Tja, das einzige was ich bis jetzt gefunden habe, ist die neue Serie von Anaconda "Short Cut", jedoch gibts dazu noch keine Erfahrungswerte.

Vielen Dank schon mal für Vorschläge und Anregungen!


----------



## Merlin (11. April 2011)

*AW: Kurze Karpfenrute bis max. 3m und 2,75lb*

Mir fällt die hier ein....allerdings hat die entweder 2,5 oder 3,5 lb
ansonsten eine Topprute

http://www.google.de/url?sa=t&source=web&cd=1&ved=0CBgQFjAA&url=http%3A%2F%2Fwww.fishingtackle24.de%2Fproduct_info.php%3FpName%3DQUANTUMRADICALSTIFFSTICK&ei=XROjTf6yJYnFswaP2qz8AQ&usg=AFQjCNEuCDoivazSYGa22qvyQTqxNIi3HQ


----------



## carphunter1678 (11. April 2011)

*AW: Kurze Karpfenrute bis max. 3m und 2,75lb*

Mir fällt jetzt spontan die Chub Outcast Stalker ein.

Hier ist ein Link zur Rute:

http://www.wolf-angelsport.de/Ruten-oxid/Karpfenruten/Chub-Outcast-Stalker-9-ft.html


----------



## j.Breithardt (11. April 2011)

*AW: Kurze Karpfenrute bis max. 3m und 2,75lb*

Nimm eine Spinrute mit 100gr. WG,und gut ist.
Kannst ja bei Bedarf noch "Carp" auf den Blank
schreiben.:m


Gruß
Jürgen |wavey:


----------



## Sensitivfischer (11. April 2011)

*AW: Kurze Karpfenrute bis max. 3m und 2,75lb*



j.Breithardt schrieb:


> Nimm eine Spinrute mit 100gr.
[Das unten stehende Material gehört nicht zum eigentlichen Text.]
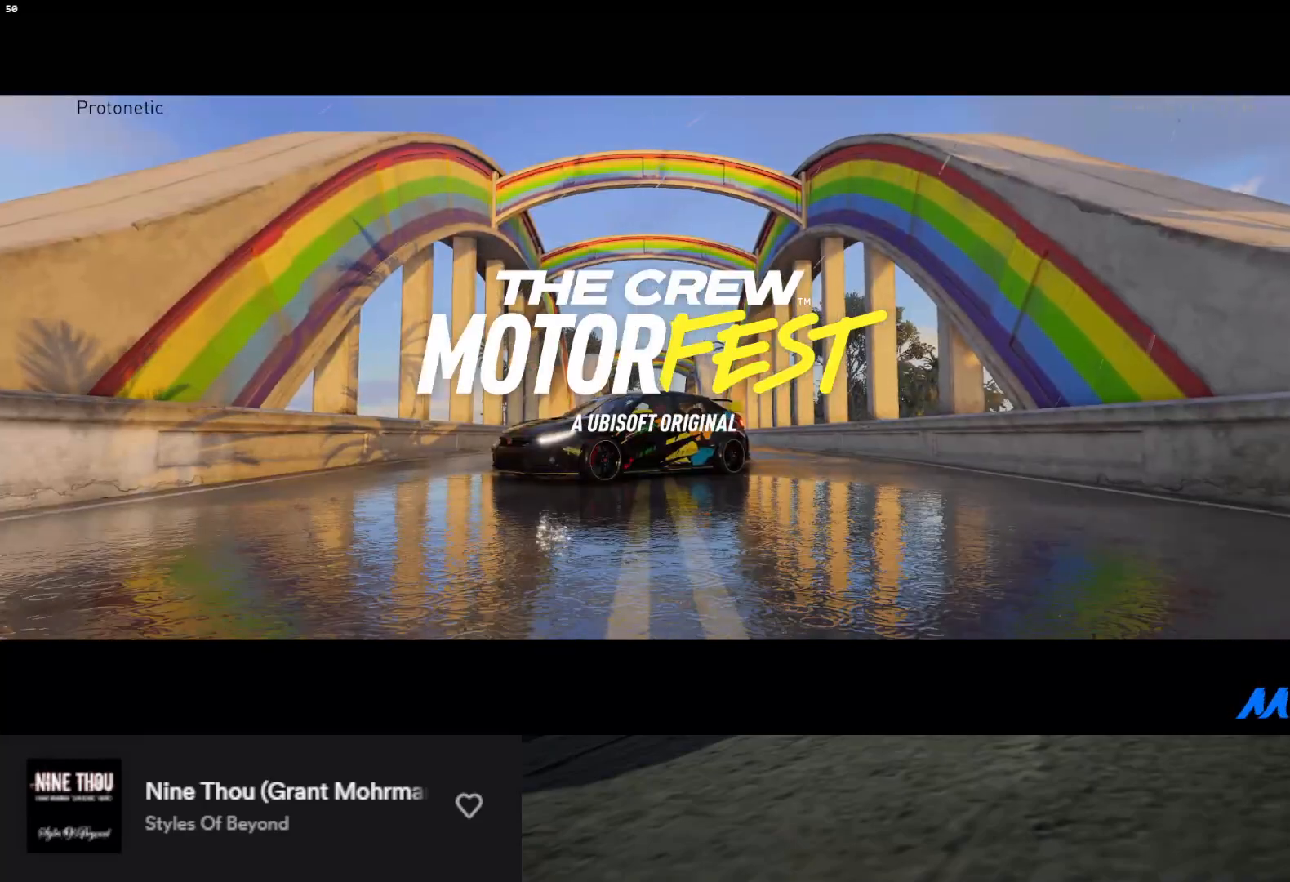
{"buttons": [], "left_stick": "center", "right_stick": "center", "events": [[383, "L2", "up"]]}
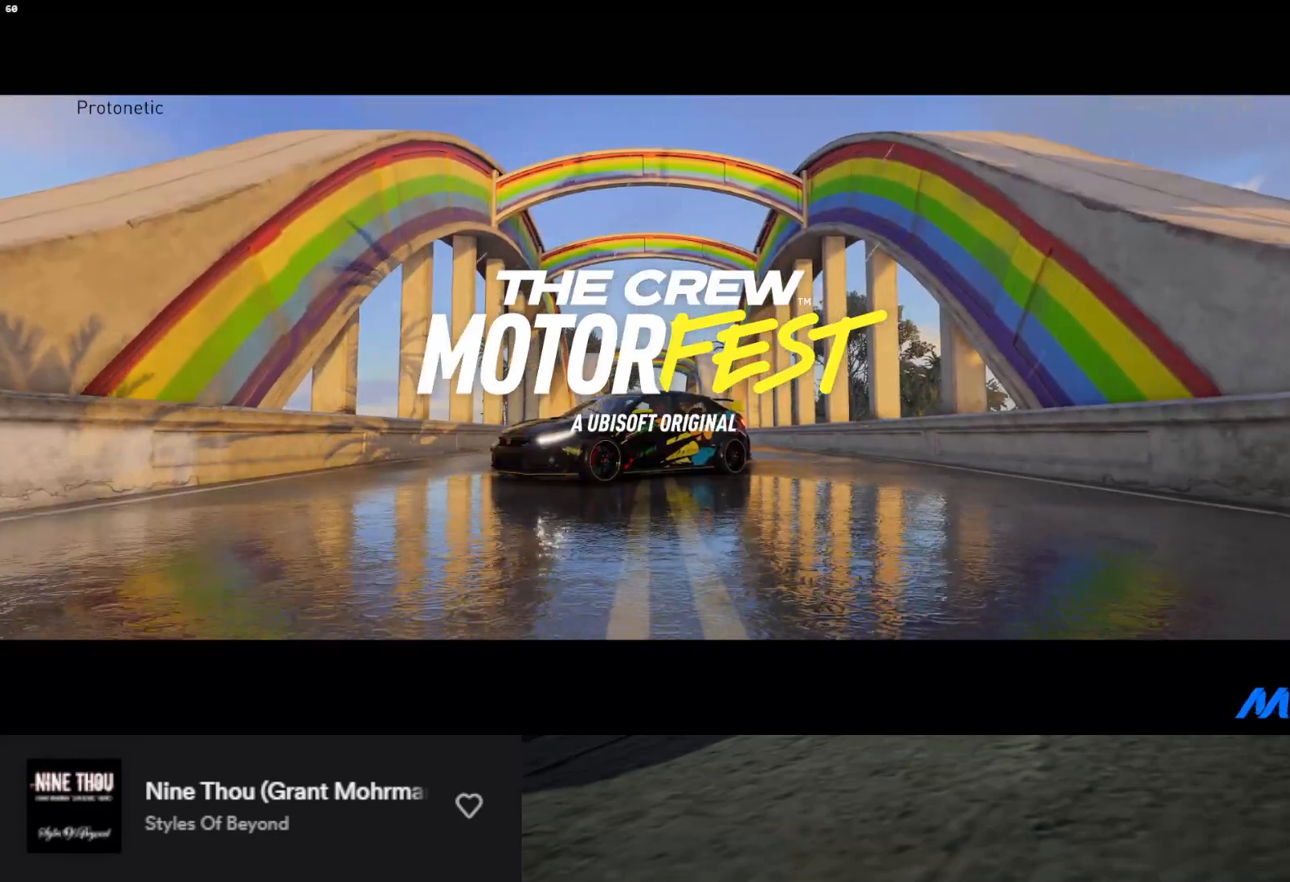
{"buttons": ["L2"], "left_stick": "center", "right_stick": "center", "events": [[500, "L2", "down"]]}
WG,und gut ist.
> Kannst ja bei Bedarf noch "Carp" auf den Blank
> schreiben.:m
> 
> ...



da hast du aber wirklich recht und zudem kann man sie eben garantiert auch noch zum Spinnfischen nehmen.


----------



## Wolfsburger (11. April 2011)

*AW: Kurze Karpfenrute bis max. 3m und 2,75lb*

Warum möchtest du eine kurze Karpfenrute ? Geht es um die Transportlänge bevorzugst du eine 3m Rute um beim Angelplatz nicht auf Geäst etc. zu stoßen ?


----------



## Kärnten Angler (11. April 2011)

*AW: Kurze Karpfenrute bis max. 3m und 2,75lb*

Erstmals Danke an Merlin und carphunter1678! Genau nach solchen Ruten suche ich - schade dass es diese nicht in 2,75lb oder 3lb gibt!

@Jürgen und Sensitivfischer - empfehlt ihr auch ein Nudelsieb wenn man nach einen Kescher fragt? - kann man auch noch so viele super Sachen damit anstellen ... stumpfer Vergleich, aber ich denke damit ist klar auf was ich hinaus will. Ich habe mir beim Auswählen der Kriterien schon was gedacht. (Spinnruten hab ich zwar, aber alles nur Casting-Versionen)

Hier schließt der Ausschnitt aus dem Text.